December 28th, 2010

Reverb 28

What’s the thing you most want to achieve next year? How do you imagine you’ll feel when you get it? Free? Happy? Complete? Blissful? Write that feeling down. Then, brainstorm 10 things you can do, or 10 new thoughts you can think, in order to experience that feeling today. (Author: Tara Sophia Mohr) (www.reverb10.com)

One thing I have learned from Reverb is that I cannot introspect for a month straight without starting to repeat myself. As I have said several times this month, the big things I want to do in 2011 is move and start a new book. There are other things I want to *happen* in 2011–*The Big Dream* being published, safe delivery of my friend M’s new baby, world peace–but I can’t really affect those. Of things I have control over, moving and the new book are paramount.

How will I feel when I live somewhere else? Uh, happy? But achieving any goal would make me happy. How about, less like someone is going to steal my bathtowel out of the basement washing machine? (this happened) Less convinced it’s only a matter of time until I get bedbugs? Oh, here’s a good one: more mature. This because I have never discarded a piece of furniture once I’ve acquired it, and I have only acquired a couple new things since I graduated undergrad. So basically, my apartment still looks like student housing and I’m about ready to be done with that.

The first two, there’s simply no way I can feel that way unless I move. For the third…I suppose maturity comes from within, I just have to *think* that way and I will feel it, blah blah blah. In reality, all steps towards the move–talking, planning, searching the listings, giving away/sorting my stuff, all feels like useful progress. So we’ll count those.
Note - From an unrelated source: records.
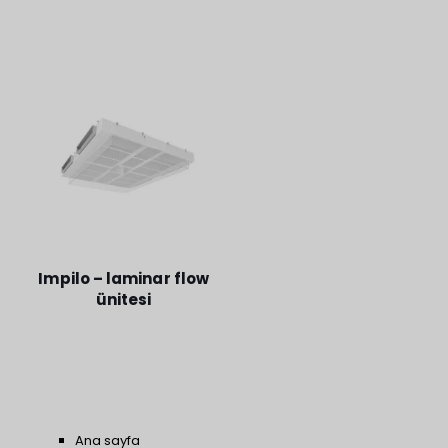
Impilo – laminar flow
ünitesi
Ana sayfa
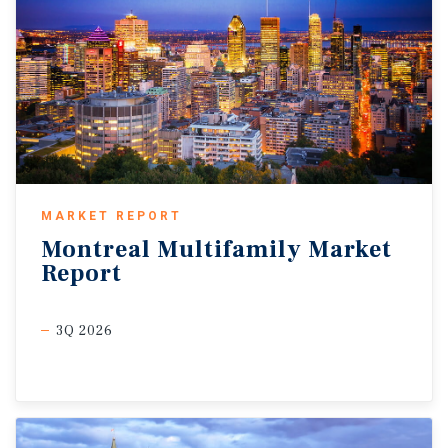
MARKET REPORT
Montreal
Multifamily
Market
Report
3Q 2026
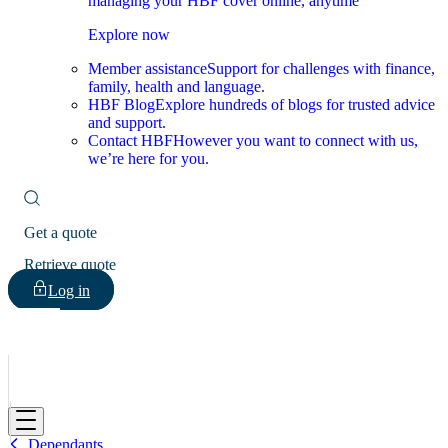
managing your HBF cover online, anytime
Explore now
Member assistance
Support for challenges with finance,
family, health and language.
HBF Blog
Explore hundreds of blogs for trusted advice
and support.
Contact HBF
However you want to connect with us,
we’re here for you.
Get a quote
Retrieve quote
Log in
HBF
Dependants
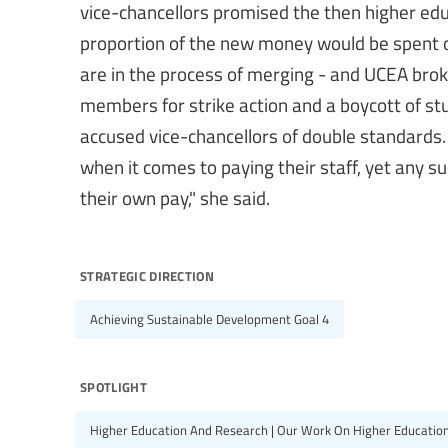
vice-chancellors promised the then higher educ
proportion of the new money would be spent 
are in the process of merging - and UCEA brok
members for strike action and a boycott of st
accused vice-chancellors of double standards.
when it comes to paying their staff, yet any s
their own pay," she said.
strategic direction
Achieving Sustainable Development Goal 4
spotlight
Higher Education And Research | Our Work On Higher Educatio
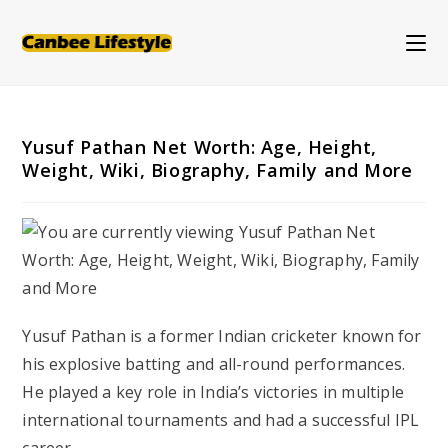
Skip
to
content
Yusuf Pathan Net Worth: Age, Height,
Weight, Wiki, Biography, Family and More
Yusuf Pathan is a former Indian cricketer known for
his explosive batting and all-round performances.
He played a key role in India’s victories in multiple
international tournaments and had a successful IPL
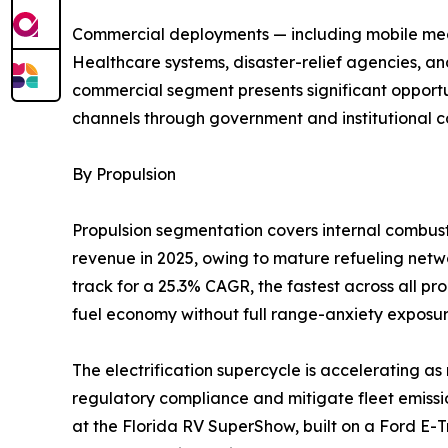
Commercial deployments — including mobile medic
Healthcare systems, disaster-relief agencies, an
commercial segment presents significant opportun
channels through government and institutional c
By Propulsion
Propulsion segmentation covers internal combusti
revenue in 2025, owing to mature refueling networ
track for a 25.3% CAGR, the fastest across all p
fuel economy without full range-anxiety exposur
The electrification supercycle is accelerating 
regulatory compliance and mitigate fleet emissio
at the Florida RV SuperShow, built on a Ford E-T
Other things that make me feel mature but are somewhat unrelated to moving…doing a good job at work, not feeling awkward at a party (doesn’t happen all that often), giving gifts (who knows why for that last one, but I always do).

This is sort of a random exercise, because I don’t frankly care what *else* I can do to feel like I would if I moved; I want to actually do *that* and be done with it.